L’incendiaire de Déville-lès-Rouen avoue 27 autres faits : il a été hospitalisé en psychiatrie


Le jeune homme avait été interpellé en flagrant délit après avoir le feu à deux poubelles. En garde à vue, il a révélé aux policiers une vingtaine d’autres incendies et de dégradations



Par infoNormandie - Mardi 1 Décembre 2020 à 18:42


Lors de ses auditions successives en garde à vue, le jeune homme a reconnu au fur et à mesure avoir commis vingt-sept incendies et dégradations dans le même quartier au cours de ces derniers mois - Illustration
Lors de ses auditions successives en garde à vue, le jeune homme a reconnu au fur et à mesure avoir commis vingt-sept incendies et dégradations dans le même quartier au cours de ces derniers mois - Illustration
InfoNormandie relatait il y a quelques jours l’interpellation d’un habitant de Déville-lès-Rouen, près de Rouen, soupçonné de plusieurs incendies volontaires, commis autour de chez lui ces derniers mois.


Le suspect âgé de 19 ans, avait été placé en garde à vue vendredi 27 novembre en fin de nuit, après avoir été interpellé en flagrant délit par la brigade anticriminalité (Bac) alors qu'il venait de mettre le feu à des poubelles.

Soupçonné d’autres faits

La nuit précédente, deux poubelles avaient été incendiées au même endroit, devant le magasin Yamaha, route de Dieppe, à Déville-lès-Rouen. Les flammes s'étaient propagées à la façade de l'atelier attenant au commerce. Les deux occupants d'un logement situé au-dessus avaient dû être évacués.
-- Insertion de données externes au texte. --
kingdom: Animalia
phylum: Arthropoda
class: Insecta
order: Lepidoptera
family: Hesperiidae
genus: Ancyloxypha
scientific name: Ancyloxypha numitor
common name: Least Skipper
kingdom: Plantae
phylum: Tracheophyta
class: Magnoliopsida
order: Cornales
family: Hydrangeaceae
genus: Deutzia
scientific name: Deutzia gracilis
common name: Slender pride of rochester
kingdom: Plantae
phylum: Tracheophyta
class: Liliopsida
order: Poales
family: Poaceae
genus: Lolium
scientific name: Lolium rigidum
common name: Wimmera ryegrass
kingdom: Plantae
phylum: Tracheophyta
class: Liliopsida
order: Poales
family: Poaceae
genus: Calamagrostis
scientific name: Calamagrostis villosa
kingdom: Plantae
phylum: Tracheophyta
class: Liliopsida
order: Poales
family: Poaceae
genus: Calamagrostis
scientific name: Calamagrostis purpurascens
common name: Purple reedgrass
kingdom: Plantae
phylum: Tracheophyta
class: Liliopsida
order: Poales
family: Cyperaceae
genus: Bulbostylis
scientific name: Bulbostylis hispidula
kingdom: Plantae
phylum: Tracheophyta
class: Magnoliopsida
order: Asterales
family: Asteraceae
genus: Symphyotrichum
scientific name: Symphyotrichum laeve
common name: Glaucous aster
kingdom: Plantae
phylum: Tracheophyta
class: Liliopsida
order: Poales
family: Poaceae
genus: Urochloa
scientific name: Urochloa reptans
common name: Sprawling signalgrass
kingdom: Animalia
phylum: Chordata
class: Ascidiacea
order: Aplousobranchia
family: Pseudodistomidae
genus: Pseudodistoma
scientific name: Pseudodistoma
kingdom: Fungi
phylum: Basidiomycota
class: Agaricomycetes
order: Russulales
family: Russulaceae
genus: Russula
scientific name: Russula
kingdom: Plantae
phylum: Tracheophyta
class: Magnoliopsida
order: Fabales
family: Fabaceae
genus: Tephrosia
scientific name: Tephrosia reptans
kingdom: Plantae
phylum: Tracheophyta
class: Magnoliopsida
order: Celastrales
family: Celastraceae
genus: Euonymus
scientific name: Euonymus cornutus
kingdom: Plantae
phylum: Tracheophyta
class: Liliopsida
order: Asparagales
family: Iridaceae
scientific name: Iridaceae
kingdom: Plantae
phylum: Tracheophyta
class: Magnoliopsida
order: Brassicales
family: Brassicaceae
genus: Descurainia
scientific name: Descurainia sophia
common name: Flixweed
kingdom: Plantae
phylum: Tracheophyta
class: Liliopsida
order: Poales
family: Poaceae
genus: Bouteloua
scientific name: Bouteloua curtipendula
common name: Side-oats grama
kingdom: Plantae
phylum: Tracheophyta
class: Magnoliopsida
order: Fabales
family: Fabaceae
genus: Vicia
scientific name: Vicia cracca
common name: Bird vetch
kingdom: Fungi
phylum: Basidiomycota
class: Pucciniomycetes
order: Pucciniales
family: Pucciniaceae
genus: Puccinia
Les enquêteurs n’ont pas manqué de faire rapidement un rapprochement entre ces incendies. Mais aussi avec d’autres faits commis dans le même quartier au cours des jours et semaines précédents selon un mode opératoire similaire.

Il reconnaît être l'auteur de 27 incendies et dégradations

Lors de ses auditions successives, le jeune dévillois a fini par craquer : il a reconnu être l’auteur de 27 faits, incendies et dégradations, dans le même secteur. Outre les feux de poubelles, il a avoué avoir crevé des pneus de voitures.

Sa compagne, soupçonnée de complicité a également été entendue, mais aucune charge n’ayant été retenue contre elle, elle a été laissée libre.

L’incendiaire, lui, a été hospitalisé d’office dans un établissement spécialisé après avoir subi un examen psychiatrique qui a révélé des troubles comportementaux.